Hawthorn ( crateagus) is a heart tonic.^

No. Unfortunately, natural alternatives aren't going to cut it. Because of the atrial fibrillation it means the heart it's pumping the blood out as it should, leaving pools that could clot. The medication your husband has been given prevents that clotting. Anti coags are incredibly important, that's the reason why when you're in hospital one of the first things they do when you're admitted is complete a venous thromboembolism assessment and prescribe - usually - Fragmin.

I understand it must be really scary for you. I'm getting the feeling that neither of you really take medications. They do come with risks, but don't be scared of them. The benefits vastly outweigh the risks in most cases, and this is reviewed every time a doctor prescribes you something.

The whites of your eyes thing sounds scarier than it is. You have tiny blood vessels on your eyes that break quite easily. Because this drug is an anticoag, the break won't stop bleeding as soon as it usually would and you get the 'bleeding from the whites of the eyes'. It looks and sounds much worse than it is, it looks sounds and looks unpleasant but usually goes away in a few days

GraysAnalogy Wed 15-Jun-16 21:04:34

don't be scared of the medications I mean, not the risks.

Dowser Tue 02-Aug-16 08:53:39

Thanks gray, I must have missed your posts.
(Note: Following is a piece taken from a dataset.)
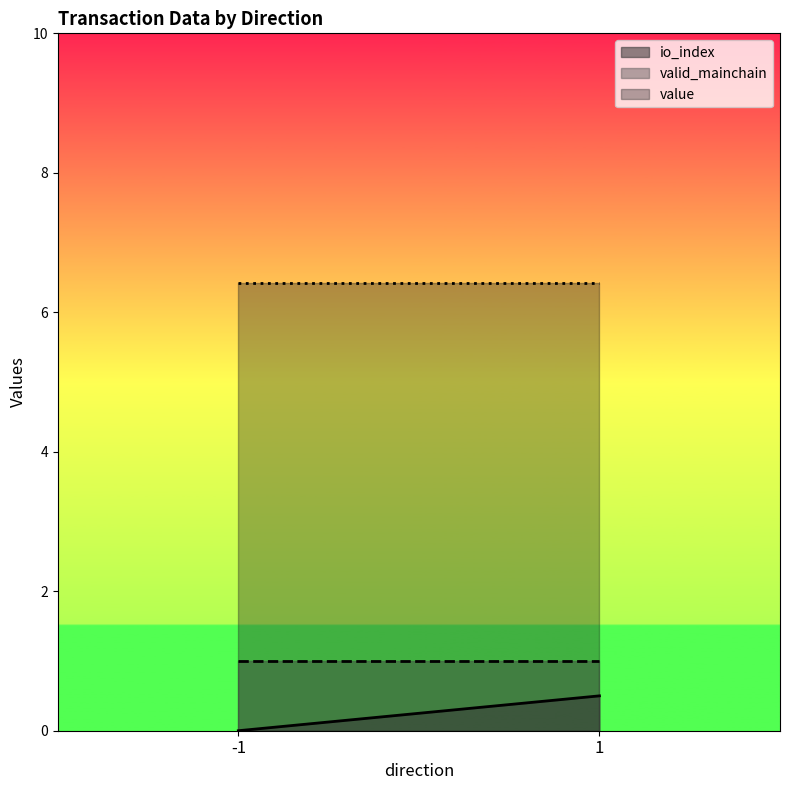

True or false: io_index has a value of 0.3 at 1.

False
As an update he appears to be doing ok. He tires more easily but he thinks it's because he's continually trying to compensate for the missing 25 per cent of vision.

We've just had a two centre holiday in the uk . Ive driven 1200 miles. It was tiring but we spent time with lovely friends and family..

He looks really well. But then he always does.

Can this AF worsen? How long has he had it? Was he born with it?

We both lost our fathers to massive heart attacks.